• [EXERCISE REQUIREMENTS]:
Review the material line by line. Identify and copy every line that contains the string "expected".

- - - - -

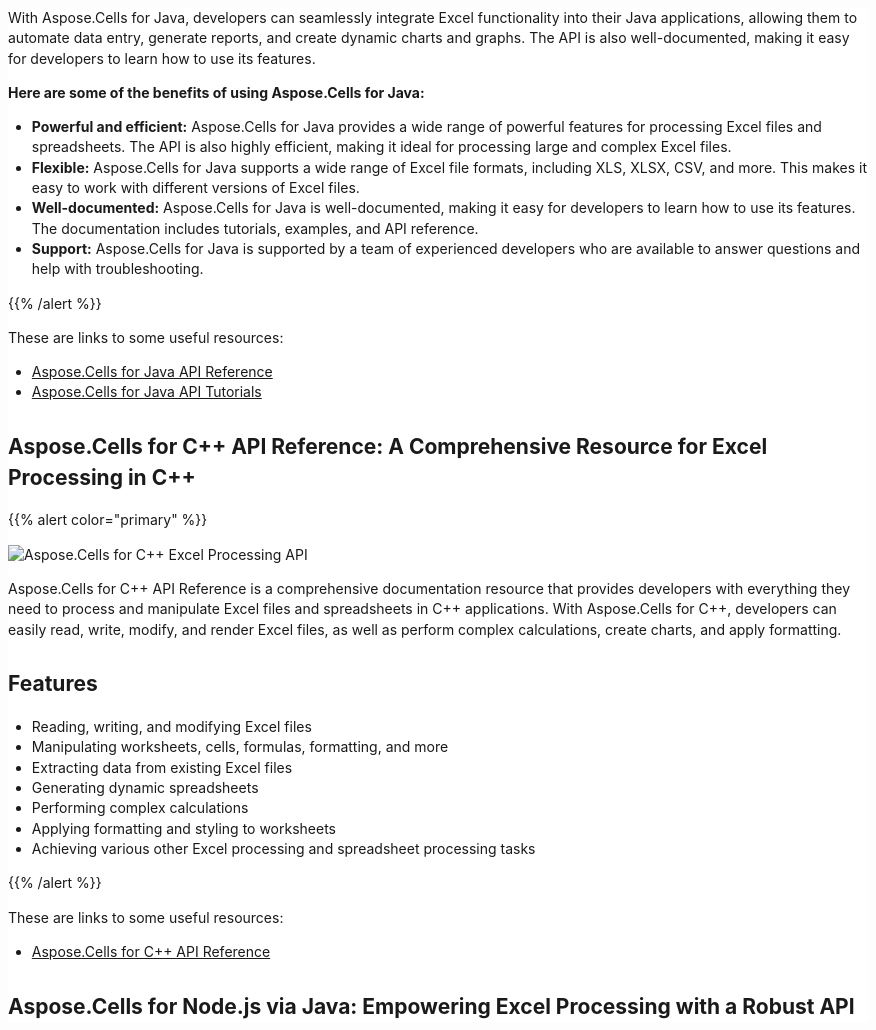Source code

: With Aspose.Cells for Java, developers can seamlessly integrate Excel functionality into their Java applications, allowing them to automate data entry, generate reports, and create dynamic charts and graphs. The API is also well-documented, making it easy for developers to learn how to use its features.

**Here are some of the benefits of using Aspose.Cells for Java:**

* **Powerful and efficient:** Aspose.Cells for Java provides a wide range of powerful features for processing Excel files and spreadsheets. The API is also highly efficient, making it ideal for processing large and complex Excel files.
* **Flexible:** Aspose.Cells for Java supports a wide range of Excel file formats, including XLS, XLSX, CSV, and more. This makes it easy to work with different versions of Excel files.
* **Well-documented:** Aspose.Cells for Java is well-documented, making it easy for developers to learn how to use its features. The documentation includes tutorials, examples, and API reference.
* **Support:** Aspose.Cells for Java is supported by a team of experienced developers who are available to answer questions and help with troubleshooting.

{{% /alert %}}

These are links to some useful resources:
- [Aspose.Cells for Java API Reference](/cells/java/)
- [Aspose.Cells for Java API Tutorials](https://tutorials.aspose.com/cells/java/)

## Aspose.Cells for C++ API Reference: A Comprehensive Resource for Excel Processing in C++

{{% alert color="primary" %}}

![Aspose.Cells for C++ Excel Processing API](home_6.png)

Aspose.Cells for C++ API Reference is a comprehensive documentation resource that provides developers with everything they need to process and manipulate Excel files and spreadsheets in C++ applications. With Aspose.Cells for C++, developers can easily read, write, modify, and render Excel files, as well as perform complex calculations, create charts, and apply formatting.

## Features

* Reading, writing, and modifying Excel files
* Manipulating worksheets, cells, formulas, formatting, and more
* Extracting data from existing Excel files
* Generating dynamic spreadsheets
* Performing complex calculations
* Applying formatting and styling to worksheets
* Achieving various other Excel processing and spreadsheet processing tasks

{{% /alert %}}

These are links to some useful resources:
- [Aspose.Cells for C++ API Reference](/cells/cpp/)

## Aspose.Cells for Node.js via Java: Empowering Excel Processing with a Robust API
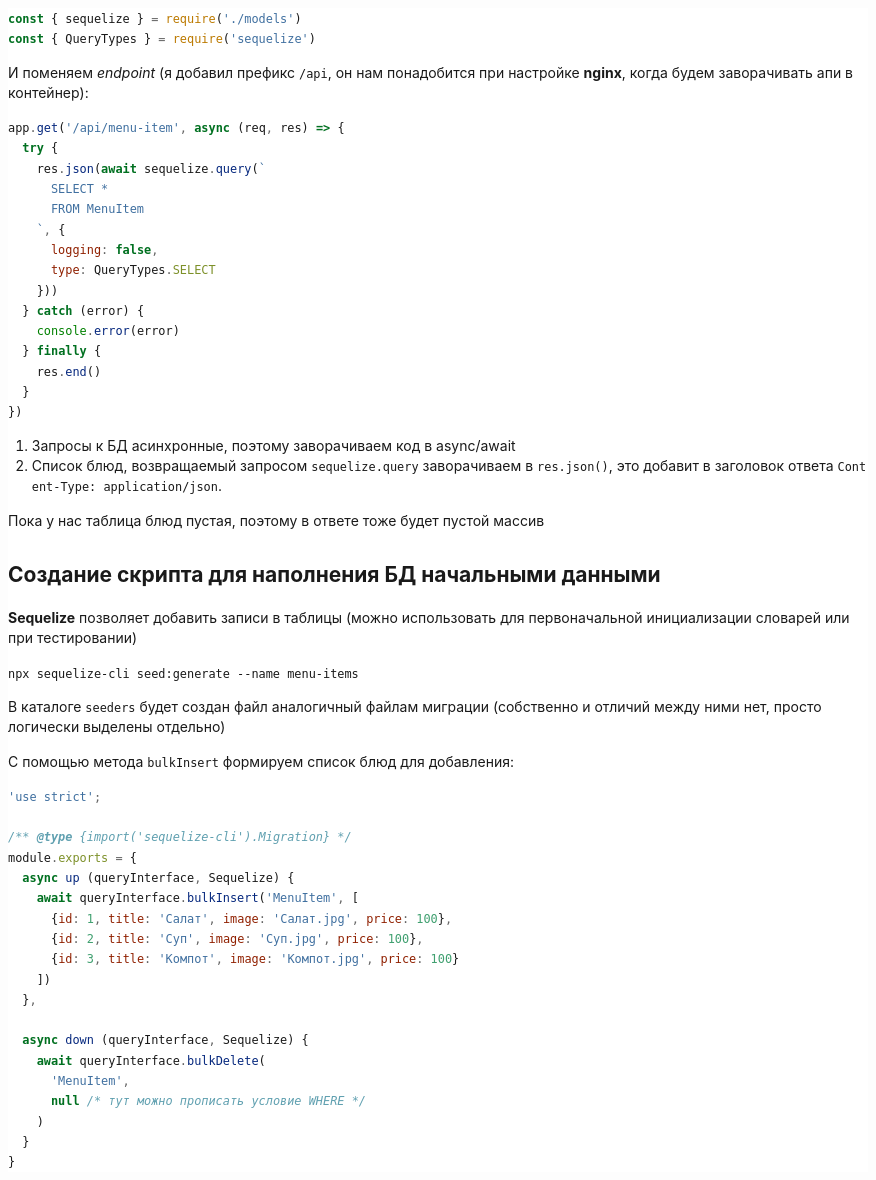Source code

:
 ```js
const { sequelize } = require('./models')
const { QueryTypes } = require('sequelize')
```

И поменяем _endpoint_ (я добавил префикс `/api`, он нам понадобится при настройке **nginx**, когда будем заворачивать апи в контейнер):

```js
app.get('/api/menu-item', async (req, res) => {
  try {
    res.json(await sequelize.query(`
      SELECT *
      FROM MenuItem
    `, {
      logging: false,
      type: QueryTypes.SELECT
    }))
  } catch (error) {
    console.error(error)
  } finally {
    res.end()
  }
})
```

1. Запросы к БД асинхронные, поэтому заворачиваем код в async/await
1. Список блюд, возвращаемый запросом `sequelize.query` заворачиваем в `res.json()`, это добавит в заголовок ответа `Content-Type: application/json`.

Пока у нас таблица блюд пустая, поэтому в ответе тоже будет пустой массив

## Создание скрипта для наполнения БД начальными данными

**Sequelize** позволяет добавить записи в таблицы (можно использовать для первоначальной инициализации словарей или при тестировании)

```
npx sequelize-cli seed:generate --name menu-items
```

В каталоге `seeders` будет создан файл аналогичный файлам миграции (собственно и отличий между ними нет, просто логически выделены отдельно)

С помощью метода `bulkInsert` формируем список блюд для добавления:

```js
'use strict';

/** @type {import('sequelize-cli').Migration} */
module.exports = {
  async up (queryInterface, Sequelize) {
    await queryInterface.bulkInsert('MenuItem', [   
      {id: 1, title: 'Салат', image: 'Салат.jpg', price: 100},
      {id: 2, title: 'Суп', image: 'Суп.jpg', price: 100},
      {id: 3, title: 'Компот', image: 'Компот.jpg', price: 100}
    ])
  },

  async down (queryInterface, Sequelize) {
    await queryInterface.bulkDelete(
      'MenuItem', 
      null /* тут можно прописать условие WHERE */
    )
  }
}
```
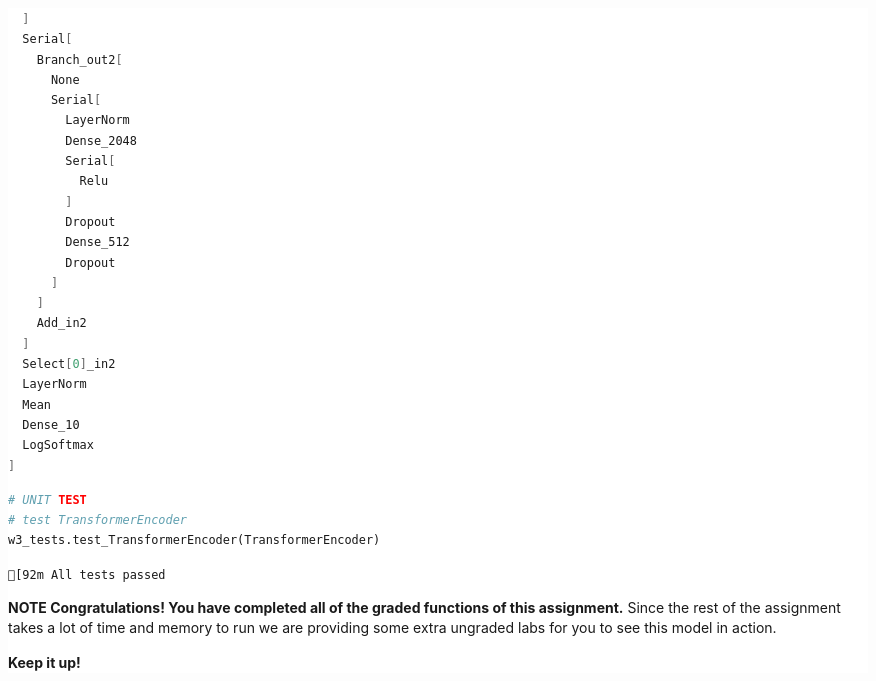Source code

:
 ```CPP
  ]
  Serial[
    Branch_out2[
      None
      Serial[
        LayerNorm
        Dense_2048
        Serial[
          Relu
        ]
        Dropout
        Dense_512
        Dropout
      ]
    ]
    Add_in2
  ]
  Select[0]_in2
  LayerNorm
  Mean
  Dense_10
  LogSoftmax
]
```


```python
# UNIT TEST
# test TransformerEncoder
w3_tests.test_TransformerEncoder(TransformerEncoder)
```

    [92m All tests passed


**NOTE Congratulations! You have completed all of the graded functions of this assignment.** Since the rest of the assignment takes a lot of time and memory to run we are providing some extra ungraded labs for you to see this model in action.

**Keep it up!**

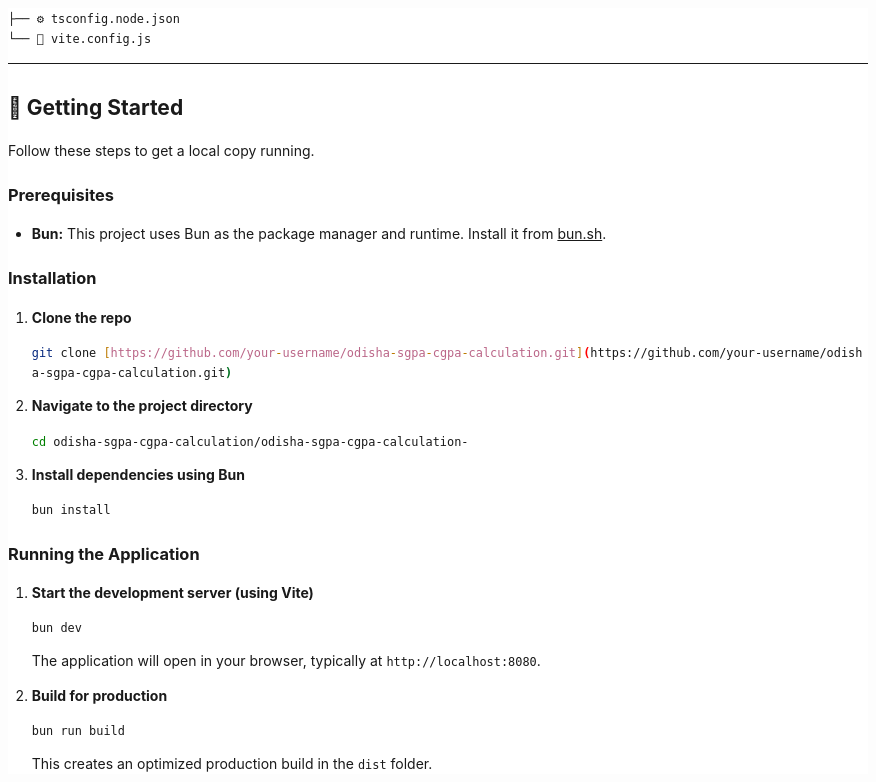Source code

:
 ```
├── ⚙️ tsconfig.node.json
└── 📄 vite.config.js
```
---

## 🏁 Getting Started

Follow these steps to get a local copy running.

### Prerequisites

* **Bun:** This project uses Bun as the package manager and runtime. Install it from [bun.sh](https://bun.sh/).

### Installation

1.  **Clone the repo**
    ```sh
    git clone [https://github.com/your-username/odisha-sgpa-cgpa-calculation.git](https://github.com/your-username/odisha-sgpa-cgpa-calculation.git)
    ```
2.  **Navigate to the project directory**
    ```sh
    cd odisha-sgpa-cgpa-calculation/odisha-sgpa-cgpa-calculation-
    ```
3.  **Install dependencies using Bun**
    ```sh
    bun install
    ```

### Running the Application

1.  **Start the development server (using Vite)**
    ```sh
    bun dev
    ```
    The application will open in your browser, typically at `http://localhost:8080`.

2.  **Build for production**
    ```sh
    bun run build
    ```
    This creates an optimized production build in the `dist` folder.
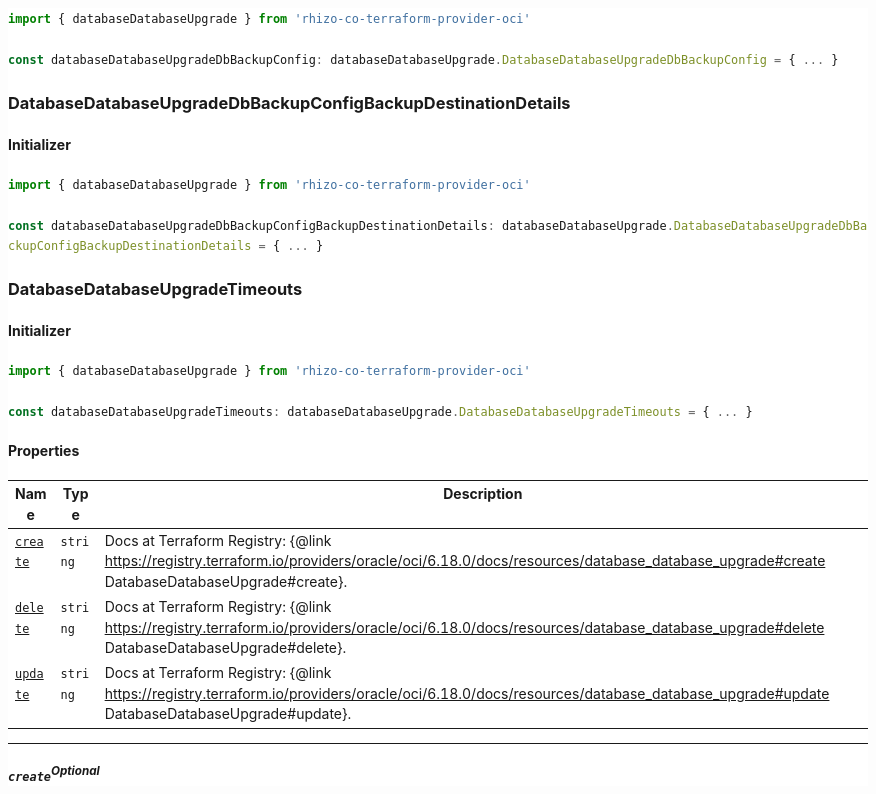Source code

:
 ```typescript
import { databaseDatabaseUpgrade } from 'rhizo-co-terraform-provider-oci'

const databaseDatabaseUpgradeDbBackupConfig: databaseDatabaseUpgrade.DatabaseDatabaseUpgradeDbBackupConfig = { ... }
```


### DatabaseDatabaseUpgradeDbBackupConfigBackupDestinationDetails <a name="DatabaseDatabaseUpgradeDbBackupConfigBackupDestinationDetails" id="rhizo-co-terraform-provider-oci.databaseDatabaseUpgrade.DatabaseDatabaseUpgradeDbBackupConfigBackupDestinationDetails"></a>

#### Initializer <a name="Initializer" id="rhizo-co-terraform-provider-oci.databaseDatabaseUpgrade.DatabaseDatabaseUpgradeDbBackupConfigBackupDestinationDetails.Initializer"></a>

```typescript
import { databaseDatabaseUpgrade } from 'rhizo-co-terraform-provider-oci'

const databaseDatabaseUpgradeDbBackupConfigBackupDestinationDetails: databaseDatabaseUpgrade.DatabaseDatabaseUpgradeDbBackupConfigBackupDestinationDetails = { ... }
```


### DatabaseDatabaseUpgradeTimeouts <a name="DatabaseDatabaseUpgradeTimeouts" id="rhizo-co-terraform-provider-oci.databaseDatabaseUpgrade.DatabaseDatabaseUpgradeTimeouts"></a>

#### Initializer <a name="Initializer" id="rhizo-co-terraform-provider-oci.databaseDatabaseUpgrade.DatabaseDatabaseUpgradeTimeouts.Initializer"></a>

```typescript
import { databaseDatabaseUpgrade } from 'rhizo-co-terraform-provider-oci'

const databaseDatabaseUpgradeTimeouts: databaseDatabaseUpgrade.DatabaseDatabaseUpgradeTimeouts = { ... }
```

#### Properties <a name="Properties" id="Properties"></a>

| **Name** | **Type** | **Description** |
| --- | --- | --- |
| <code><a href="#rhizo-co-terraform-provider-oci.databaseDatabaseUpgrade.DatabaseDatabaseUpgradeTimeouts.property.create">create</a></code> | <code>string</code> | Docs at Terraform Registry: {@link https://registry.terraform.io/providers/oracle/oci/6.18.0/docs/resources/database_database_upgrade#create DatabaseDatabaseUpgrade#create}. |
| <code><a href="#rhizo-co-terraform-provider-oci.databaseDatabaseUpgrade.DatabaseDatabaseUpgradeTimeouts.property.delete">delete</a></code> | <code>string</code> | Docs at Terraform Registry: {@link https://registry.terraform.io/providers/oracle/oci/6.18.0/docs/resources/database_database_upgrade#delete DatabaseDatabaseUpgrade#delete}. |
| <code><a href="#rhizo-co-terraform-provider-oci.databaseDatabaseUpgrade.DatabaseDatabaseUpgradeTimeouts.property.update">update</a></code> | <code>string</code> | Docs at Terraform Registry: {@link https://registry.terraform.io/providers/oracle/oci/6.18.0/docs/resources/database_database_upgrade#update DatabaseDatabaseUpgrade#update}. |

---

##### `create`<sup>Optional</sup> <a name="create" id="rhizo-co-terraform-provider-oci.databaseDatabaseUpgrade.DatabaseDatabaseUpgradeTimeouts.property.create"></a>
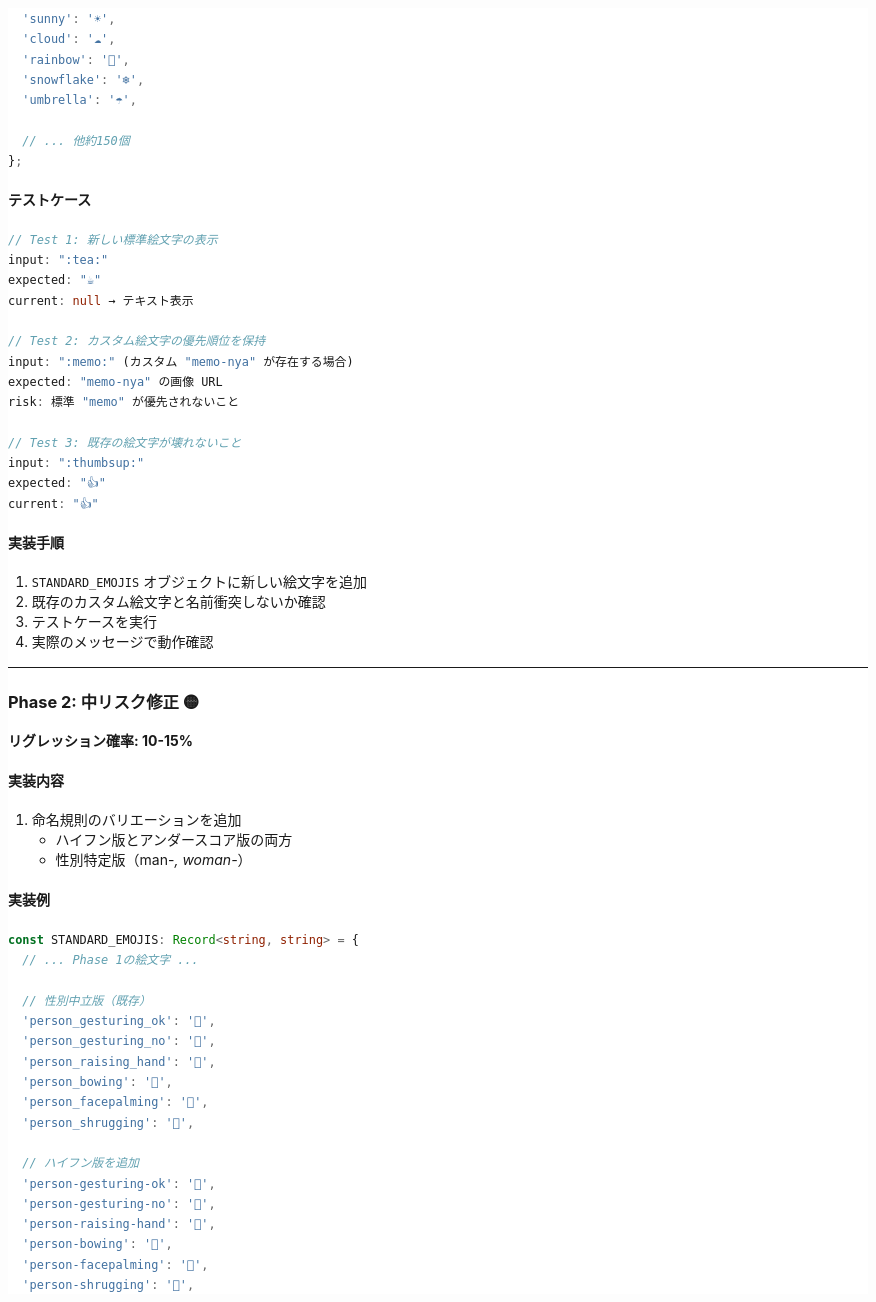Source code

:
 ```typescript
  'sunny': '☀️',
  'cloud': '☁️',
  'rainbow': '🌈',
  'snowflake': '❄️',
  'umbrella': '☂️',
  
  // ... 他約150個
};
```

#### テストケース
```typescript
// Test 1: 新しい標準絵文字の表示
input: ":tea:"
expected: "☕"
current: null → テキスト表示

// Test 2: カスタム絵文字の優先順位を保持
input: ":memo:" (カスタム "memo-nya" が存在する場合)
expected: "memo-nya" の画像 URL
risk: 標準 "memo" が優先されないこと

// Test 3: 既存の絵文字が壊れないこと
input: ":thumbsup:"
expected: "👍"
current: "👍"
```

#### 実装手順
1. `STANDARD_EMOJIS` オブジェクトに新しい絵文字を追加
2. 既存のカスタム絵文字と名前衝突しないか確認
3. テストケースを実行
4. 実際のメッセージで動作確認

---

### Phase 2: 中リスク修正 🟡
**リグレッション確率: 10-15%**

#### 実装内容
1. 命名規則のバリエーションを追加
   - ハイフン版とアンダースコア版の両方
   - 性別特定版（man-*, woman-*）

#### 実装例
```typescript
const STANDARD_EMOJIS: Record<string, string> = {
  // ... Phase 1の絵文字 ...
  
  // 性別中立版（既存）
  'person_gesturing_ok': '🙆',
  'person_gesturing_no': '🙅',
  'person_raising_hand': '🙋',
  'person_bowing': '🙇',
  'person_facepalming': '🤦',
  'person_shrugging': '🤷',
  
  // ハイフン版を追加
  'person-gesturing-ok': '🙆',
  'person-gesturing-no': '🙅',
  'person-raising-hand': '🙋',
  'person-bowing': '🙇',
  'person-facepalming': '🤦',
  'person-shrugging': '🤷',
```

- - - - -

• [SOLUTION TO THIS PROBLEM]:
expected: "☕"
expected: "memo-nya" の画像 URL
expected: "👍"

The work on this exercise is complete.